Escudriñé el tosco fresco, con su vaga representación de un haz de luz saliendo a través de una ventana inclinada.

La pintura estaba tan desgastada que me sorprendió que Hilaris hubiera llegado a ver el nombre. Entramos. El dintel era bajo. La mayoría de los clientes debían de ser enanos raquíticos.

La chica que servía, de cuyas cortas piernas me acordaba, no estaba. El tabernero en persona nos miró al entrar. Parecía preguntarse qué buscábamos entrando en su bar, pero eso es normal. También ocurre lo mismo en Roma. Para servir al público es necesario un tipo especial de persona: antipática, obtusa, imprecisa con el sistema monetario y muy sorda cuando se la llama. Algunos informantes no están mucho mejor dotados. Pero la mayoría tienen unos buenos pies. Los suyos estaban grabados con callos y como mínimo les faltaba un dedo. Me di cuenta de ello porque no había mostrador, estaba sentado en un taburete.

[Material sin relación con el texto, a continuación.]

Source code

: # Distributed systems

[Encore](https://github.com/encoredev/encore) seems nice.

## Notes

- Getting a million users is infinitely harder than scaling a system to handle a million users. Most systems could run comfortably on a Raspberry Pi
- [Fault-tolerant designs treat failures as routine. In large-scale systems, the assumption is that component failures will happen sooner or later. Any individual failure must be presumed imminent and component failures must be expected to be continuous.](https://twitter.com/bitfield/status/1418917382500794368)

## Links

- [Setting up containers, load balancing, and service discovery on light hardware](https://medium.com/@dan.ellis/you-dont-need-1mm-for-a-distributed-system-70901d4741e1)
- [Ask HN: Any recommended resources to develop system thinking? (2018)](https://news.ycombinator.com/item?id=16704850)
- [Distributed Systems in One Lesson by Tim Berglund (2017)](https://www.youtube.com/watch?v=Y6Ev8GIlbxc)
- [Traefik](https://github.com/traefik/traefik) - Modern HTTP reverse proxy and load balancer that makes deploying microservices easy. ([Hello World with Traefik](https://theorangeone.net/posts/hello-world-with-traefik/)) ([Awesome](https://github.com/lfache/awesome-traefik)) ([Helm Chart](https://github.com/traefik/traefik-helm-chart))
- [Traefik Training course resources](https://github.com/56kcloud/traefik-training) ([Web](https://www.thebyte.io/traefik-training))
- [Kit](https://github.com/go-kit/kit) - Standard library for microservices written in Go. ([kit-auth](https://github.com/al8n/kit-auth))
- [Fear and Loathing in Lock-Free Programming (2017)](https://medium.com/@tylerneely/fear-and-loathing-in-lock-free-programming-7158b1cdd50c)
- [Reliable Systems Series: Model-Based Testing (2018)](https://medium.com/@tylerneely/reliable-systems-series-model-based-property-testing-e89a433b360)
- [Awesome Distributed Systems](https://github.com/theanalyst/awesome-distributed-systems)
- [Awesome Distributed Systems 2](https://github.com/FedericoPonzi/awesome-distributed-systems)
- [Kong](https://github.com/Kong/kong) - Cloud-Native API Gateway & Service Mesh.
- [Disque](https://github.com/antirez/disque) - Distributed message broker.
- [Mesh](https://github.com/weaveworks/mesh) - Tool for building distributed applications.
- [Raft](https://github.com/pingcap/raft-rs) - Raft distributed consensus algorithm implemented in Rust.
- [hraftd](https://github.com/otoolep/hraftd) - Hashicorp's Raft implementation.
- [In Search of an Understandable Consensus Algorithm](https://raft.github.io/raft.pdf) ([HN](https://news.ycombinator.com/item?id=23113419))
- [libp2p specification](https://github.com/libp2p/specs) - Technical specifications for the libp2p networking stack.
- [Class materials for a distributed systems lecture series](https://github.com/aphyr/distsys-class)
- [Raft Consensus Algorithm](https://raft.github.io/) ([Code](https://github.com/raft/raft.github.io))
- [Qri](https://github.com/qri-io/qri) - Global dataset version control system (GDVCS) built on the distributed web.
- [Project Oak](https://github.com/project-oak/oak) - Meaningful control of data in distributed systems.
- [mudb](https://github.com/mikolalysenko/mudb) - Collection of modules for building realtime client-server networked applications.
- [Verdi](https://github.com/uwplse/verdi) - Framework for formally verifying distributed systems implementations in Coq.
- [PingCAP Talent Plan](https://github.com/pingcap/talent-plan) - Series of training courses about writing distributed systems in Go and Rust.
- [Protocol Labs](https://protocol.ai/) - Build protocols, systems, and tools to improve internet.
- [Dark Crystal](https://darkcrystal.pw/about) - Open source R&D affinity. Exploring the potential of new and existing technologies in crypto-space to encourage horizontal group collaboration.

Encontramos nuestra propia mesa. Fácil…, sólo había una. Como se suponía que éramos una pareja que estaba de viaje, Helena me cogió el monedero y fue a pedir algo. Yo tomé asiento y sonreí, como un hombre que no se aclara con la moneda extranjera y que bebería más de lo acostumbrado si su mujer le daba rienda suelta.

Ella terminó inmediatamente con el numerito de «recién desembarcados» y eligió su propia maniobra de aproximación —No creo que hoy podamos tomar vino. ¡He oído que el tuyo sufre las consecuencias de unos interesantes aditivos!